### Materials provided
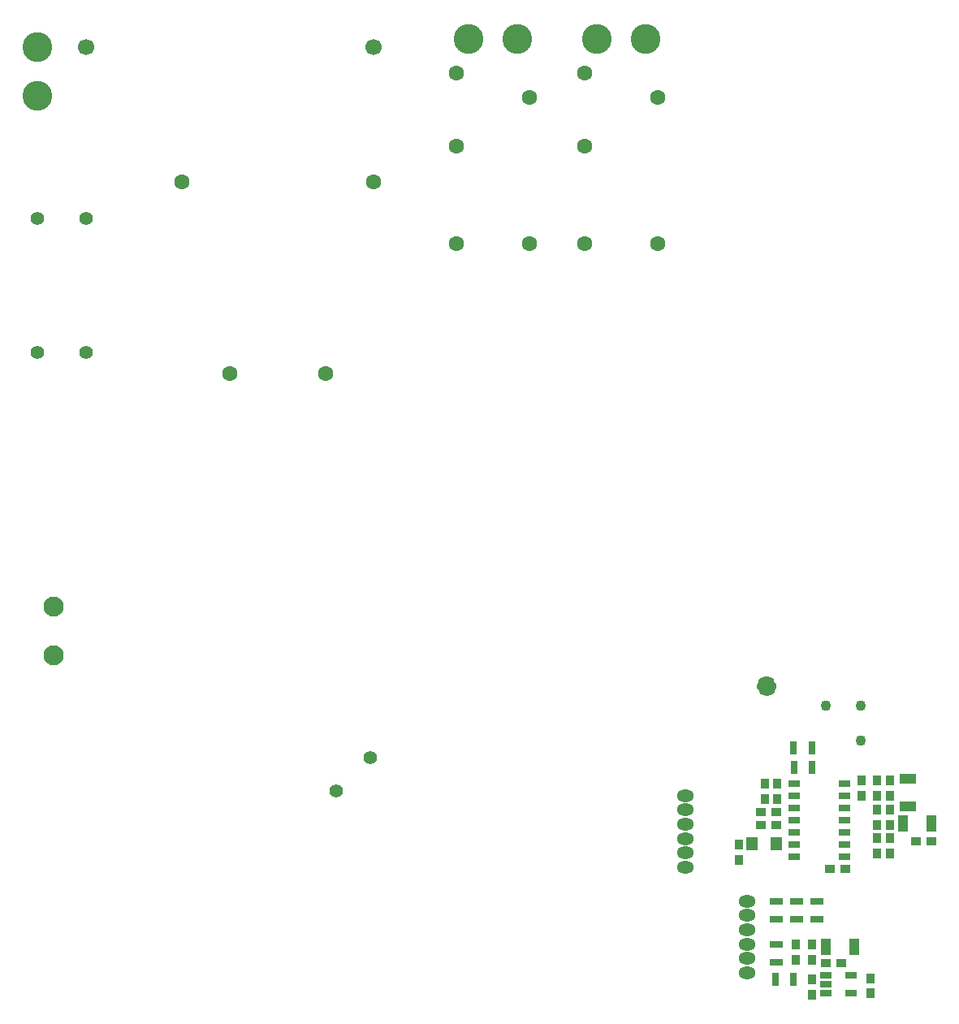
<source format=gbs>
%TF.GenerationSoftware,Altium Limited,Altium Designer,25.2.1 (25)*%
G04 Layer_Color=16711935*
%FSLAX25Y25*%
%MOIN*%
%TF.SameCoordinates,F6C81A79-D505-4479-B840-BDF532C21910*%
%TF.FilePolarity,Negative*%
%TF.FileFunction,Soldermask,Bot*%
%TF.Part,Single*%
G01*
G75*
%TA.AperFunction,ComponentPad*%
%ADD57C,0.08268*%
%ADD67C,0.06299*%
%TA.AperFunction,SMDPad,CuDef*%
%ADD123R,0.03150X0.05512*%
%ADD125R,0.05512X0.03150*%
%ADD126R,0.04194X0.03494*%
%ADD129R,0.03494X0.04194*%
%ADD132R,0.04724X0.05315*%
%ADD152R,0.03937X0.06693*%
%TA.AperFunction,ComponentPad*%
%ADD153C,0.04331*%
%ADD154O,0.07087X0.05118*%
%ADD155C,0.05512*%
%ADD156C,0.12205*%
%ADD157C,0.06693*%
%TA.AperFunction,NonConductor*%
%ADD158C,0.04331*%
%TA.AperFunction,SMDPad,CuDef*%
%ADD159R,0.06693X0.03937*%
%ADD160R,0.05039X0.02677*%
%ADD161R,0.04724X0.02756*%
D57*
X22244Y150591D02*
D03*
Y170276D02*
D03*
D67*
X133858Y266142D02*
D03*
X94488D02*
D03*
X74803Y344882D02*
D03*
X153543D02*
D03*
X240118Y319331D02*
D03*
Y359331D02*
D03*
Y389331D02*
D03*
X270118Y319331D02*
D03*
Y379331D02*
D03*
X187756Y319331D02*
D03*
Y359331D02*
D03*
Y389331D02*
D03*
X217756Y319331D02*
D03*
Y379331D02*
D03*
D123*
X318504Y17520D02*
D03*
X325984D02*
D03*
X333465Y112402D02*
D03*
X325984D02*
D03*
X326181Y104527D02*
D03*
X333661D02*
D03*
D125*
X318898Y24409D02*
D03*
Y31890D02*
D03*
X335433Y49606D02*
D03*
Y42126D02*
D03*
X327165Y49606D02*
D03*
Y42126D02*
D03*
X318898Y49606D02*
D03*
Y42126D02*
D03*
D126*
X340945Y62795D02*
D03*
X347245D02*
D03*
X376378Y74213D02*
D03*
X382678D02*
D03*
X318898Y80905D02*
D03*
X312598D02*
D03*
X318898Y86024D02*
D03*
X312598D02*
D03*
X339370Y24213D02*
D03*
X345670D02*
D03*
D129*
X365748Y75394D02*
D03*
Y69095D02*
D03*
X360236Y80905D02*
D03*
Y87205D02*
D03*
X365748D02*
D03*
Y80905D02*
D03*
X360236Y75394D02*
D03*
Y69094D02*
D03*
X365748Y99016D02*
D03*
Y92716D02*
D03*
X360236Y92716D02*
D03*
Y99016D02*
D03*
X353937D02*
D03*
Y92716D02*
D03*
X303543Y66535D02*
D03*
Y72835D02*
D03*
X319291Y97835D02*
D03*
Y91535D02*
D03*
X314173Y91535D02*
D03*
Y97835D02*
D03*
X357480Y17914D02*
D03*
Y11614D02*
D03*
X333465Y31890D02*
D03*
Y25590D02*
D03*
X326772Y31890D02*
D03*
Y25590D02*
D03*
X333465Y17520D02*
D03*
Y11220D02*
D03*
D132*
X309055Y73032D02*
D03*
X318898D02*
D03*
D152*
X382480Y81299D02*
D03*
X371063D02*
D03*
X339370Y30906D02*
D03*
X350787D02*
D03*
D153*
X353528Y115551D02*
D03*
Y129693D02*
D03*
X339386D02*
D03*
D154*
X307087Y20079D02*
D03*
Y25984D02*
D03*
Y31890D02*
D03*
Y37795D02*
D03*
Y43701D02*
D03*
Y49606D02*
D03*
X281496Y63386D02*
D03*
Y69291D02*
D03*
Y75197D02*
D03*
Y81102D02*
D03*
Y87008D02*
D03*
Y92913D02*
D03*
D155*
X152235Y108535D02*
D03*
X138316Y94615D02*
D03*
X35433Y274803D02*
D03*
X15748D02*
D03*
X35433Y329921D02*
D03*
X15748D02*
D03*
D156*
X245118Y403543D02*
D03*
X265118D02*
D03*
X192756D02*
D03*
X212756D02*
D03*
X15748Y400000D02*
D03*
Y380000D02*
D03*
D157*
X35433Y400000D02*
D03*
X153543D02*
D03*
D158*
X316929Y137795D02*
G03*
X316929Y137795I-1969J0D01*
G01*
D159*
X372835Y88386D02*
D03*
Y99803D02*
D03*
D160*
X326142Y97874D02*
D03*
Y92874D02*
D03*
Y87874D02*
D03*
Y82874D02*
D03*
Y77874D02*
D03*
Y72874D02*
D03*
Y67874D02*
D03*
X347087D02*
D03*
Y72874D02*
D03*
Y77874D02*
D03*
Y82874D02*
D03*
Y87874D02*
D03*
Y92874D02*
D03*
Y97874D02*
D03*
D161*
X339370Y11614D02*
D03*
Y15354D02*
D03*
Y19094D02*
D03*
X349606D02*
D03*
Y11614D02*
D03*
%TF.MD5,9b06e7b694c8b5f410df288f9df4987c*%
M02*

</source>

### Task to complete
An exact copy of all the lines above is required, with the pictures removed.

### Result for this task
<source format=gbs>
%TF.GenerationSoftware,Altium Limited,Altium Designer,25.2.1 (25)*%
G04 Layer_Color=16711935*
%FSLAX25Y25*%
%MOIN*%
%TF.SameCoordinates,F6C81A79-D505-4479-B840-BDF532C21910*%
%TF.FilePolarity,Negative*%
%TF.FileFunction,Soldermask,Bot*%
%TF.Part,Single*%
G01*
G75*
%TA.AperFunction,ComponentPad*%
%ADD57C,0.08268*%
%ADD67C,0.06299*%
%TA.AperFunction,SMDPad,CuDef*%
%ADD123R,0.03150X0.05512*%
%ADD125R,0.05512X0.03150*%
%ADD126R,0.04194X0.03494*%
%ADD129R,0.03494X0.04194*%
%ADD132R,0.04724X0.05315*%
%ADD152R,0.03937X0.06693*%
%TA.AperFunction,ComponentPad*%
%ADD153C,0.04331*%
%ADD154O,0.07087X0.05118*%
%ADD155C,0.05512*%
%ADD156C,0.12205*%
%ADD157C,0.06693*%
%TA.AperFunction,NonConductor*%
%ADD158C,0.04331*%
%TA.AperFunction,SMDPad,CuDef*%
%ADD159R,0.06693X0.03937*%
%ADD160R,0.05039X0.02677*%
%ADD161R,0.04724X0.02756*%
D57*
X22244Y150591D02*
D03*
Y170276D02*
D03*
D67*
X133858Y266142D02*
D03*
X94488D02*
D03*
X74803Y344882D02*
D03*
X153543D02*
D03*
X240118Y319331D02*
D03*
Y359331D02*
D03*
Y389331D02*
D03*
X270118Y319331D02*
D03*
Y379331D02*
D03*
X187756Y319331D02*
D03*
Y359331D02*
D03*
Y389331D02*
D03*
X217756Y319331D02*
D03*
Y379331D02*
D03*
D123*
X318504Y17520D02*
D03*
X325984D02*
D03*
X333465Y112402D02*
D03*
X325984D02*
D03*
X326181Y104527D02*
D03*
X333661D02*
D03*
D125*
X318898Y24409D02*
D03*
Y31890D02*
D03*
X335433Y49606D02*
D03*
Y42126D02*
D03*
X327165Y49606D02*
D03*
Y42126D02*
D03*
X318898Y49606D02*
D03*
Y42126D02*
D03*
D126*
X340945Y62795D02*
D03*
X347245D02*
D03*
X376378Y74213D02*
D03*
X382678D02*
D03*
X318898Y80905D02*
D03*
X312598D02*
D03*
X318898Y86024D02*
D03*
X312598D02*
D03*
X339370Y24213D02*
D03*
X345670D02*
D03*
D129*
X365748Y75394D02*
D03*
Y69095D02*
D03*
X360236Y80905D02*
D03*
Y87205D02*
D03*
X365748D02*
D03*
Y80905D02*
D03*
X360236Y75394D02*
D03*
Y69094D02*
D03*
X365748Y99016D02*
D03*
Y92716D02*
D03*
X360236Y92716D02*
D03*
Y99016D02*
D03*
X353937D02*
D03*
Y92716D02*
D03*
X303543Y66535D02*
D03*
Y72835D02*
D03*
X319291Y97835D02*
D03*
Y91535D02*
D03*
X314173Y91535D02*
D03*
Y97835D02*
D03*
X357480Y17914D02*
D03*
Y11614D02*
D03*
X333465Y31890D02*
D03*
Y25590D02*
D03*
X326772Y31890D02*
D03*
Y25590D02*
D03*
X333465Y17520D02*
D03*
Y11220D02*
D03*
D132*
X309055Y73032D02*
D03*
X318898D02*
D03*
D152*
X382480Y81299D02*
D03*
X371063D02*
D03*
X339370Y30906D02*
D03*
X350787D02*
D03*
D153*
X353528Y115551D02*
D03*
Y129693D02*
D03*
X339386D02*
D03*
D154*
X307087Y20079D02*
D03*
Y25984D02*
D03*
Y31890D02*
D03*
Y37795D02*
D03*
Y43701D02*
D03*
Y49606D02*
D03*
X281496Y63386D02*
D03*
Y69291D02*
D03*
Y75197D02*
D03*
Y81102D02*
D03*
Y87008D02*
D03*
Y92913D02*
D03*
D155*
X152235Y108535D02*
D03*
X138316Y94615D02*
D03*
X35433Y274803D02*
D03*
X15748D02*
D03*
X35433Y329921D02*
D03*
X15748D02*
D03*
D156*
X245118Y403543D02*
D03*
X265118D02*
D03*
X192756D02*
D03*
X212756D02*
D03*
X15748Y400000D02*
D03*
Y380000D02*
D03*
D157*
X35433Y400000D02*
D03*
X153543D02*
D03*
D158*
X316929Y137795D02*
G03*
X316929Y137795I-1969J0D01*
G01*
D159*
X372835Y88386D02*
D03*
Y99803D02*
D03*
D160*
X326142Y97874D02*
D03*
Y92874D02*
D03*
Y87874D02*
D03*
Y82874D02*
D03*
Y77874D02*
D03*
Y72874D02*
D03*
Y67874D02*
D03*
X347087D02*
D03*
Y72874D02*
D03*
Y77874D02*
D03*
Y82874D02*
D03*
Y87874D02*
D03*
Y92874D02*
D03*
Y97874D02*
D03*
D161*
X339370Y11614D02*
D03*
Y15354D02*
D03*
Y19094D02*
D03*
X349606D02*
D03*
Y11614D02*
D03*
%TF.MD5,9b06e7b694c8b5f410df288f9df4987c*%
M02*

</source>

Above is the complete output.